I think upon the generations of Norwegian women or women of other cultures who might have wanted to sew in the same words as I do in their own handwork. If I were to design my own set of dish towels, they would be something more along the lines of Monday: get the hell out of here, Tuesday: file for a restraining order, Wednesday: donate to Pro-Choice Resources.
This past summer I was fortunate to attend PCR’s after-abortion support and discussion group, Emerge. Here, I was finally able to share my story. Each week I was met with competent and caring facilitators as they helped me and the other participants navigate our experiences.
Now that I’m older, I understand the contemplative process that is intrinsic to needle work.

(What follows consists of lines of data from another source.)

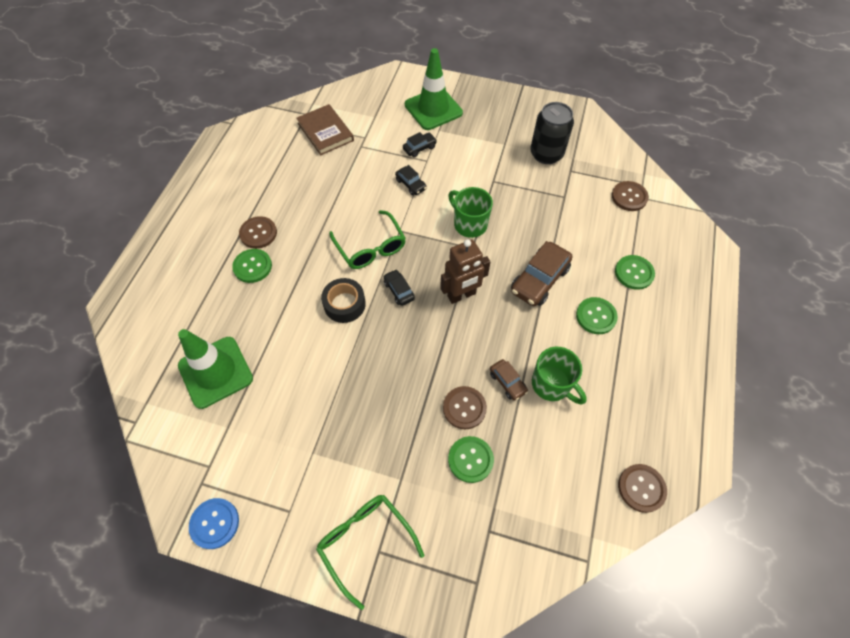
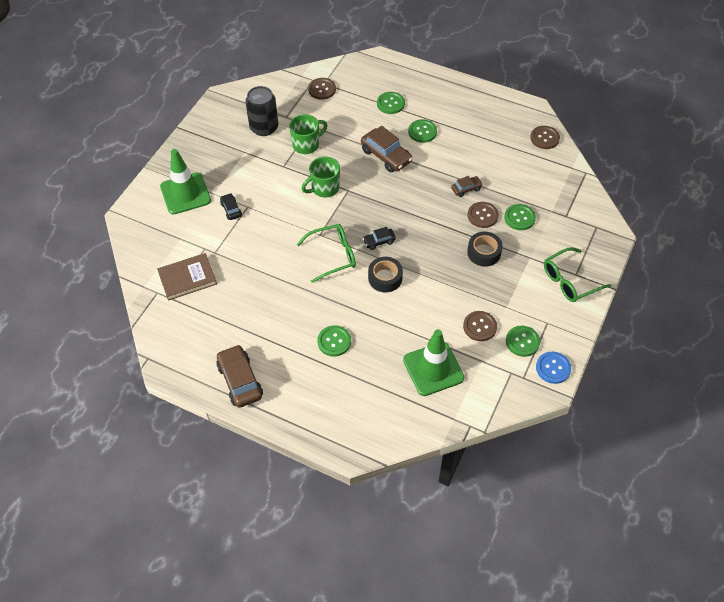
camera: 80 degrees left, 5 degrees down
(204, 195) = (240, 381): none -> brown car
(257, 478) = (522, 341): none -> green button
(258, 233) = (298, 336): brown button -> brown button (479, 327)
(400, 415) = (484, 252): none -> black tape
(411, 184) = (272, 221): black car -> none
(461, 295) = (390, 203): brown robot -> none
(552, 384) = (471, 166): green mug -> green mug (306, 145)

It is my daily meditation as I continue to heal from the sexual torture that I endured, the abortion that I gave myself, and the difficult management of the complex and multifaceted PTSD that I live with daily.
I purse my lips and slowly breathe in and out through my rounded mouth, “four down and five across” over and over again. When I complete my piece of Hardanger, tears pour from my eyes, a gentle peace falls upon me and I feel a little bit more whole. I smile and grin. I roll it up and store it in a box, and then I start a new piece.
I am honored to share my story. It is a basic human right for all people to have access to safe abortion care in a doctor’s office, and to know they live in a world that supports and embraces their decisions. I hope that you will join me in ensuring this human right by making a donation to Pro-Choice Resources today.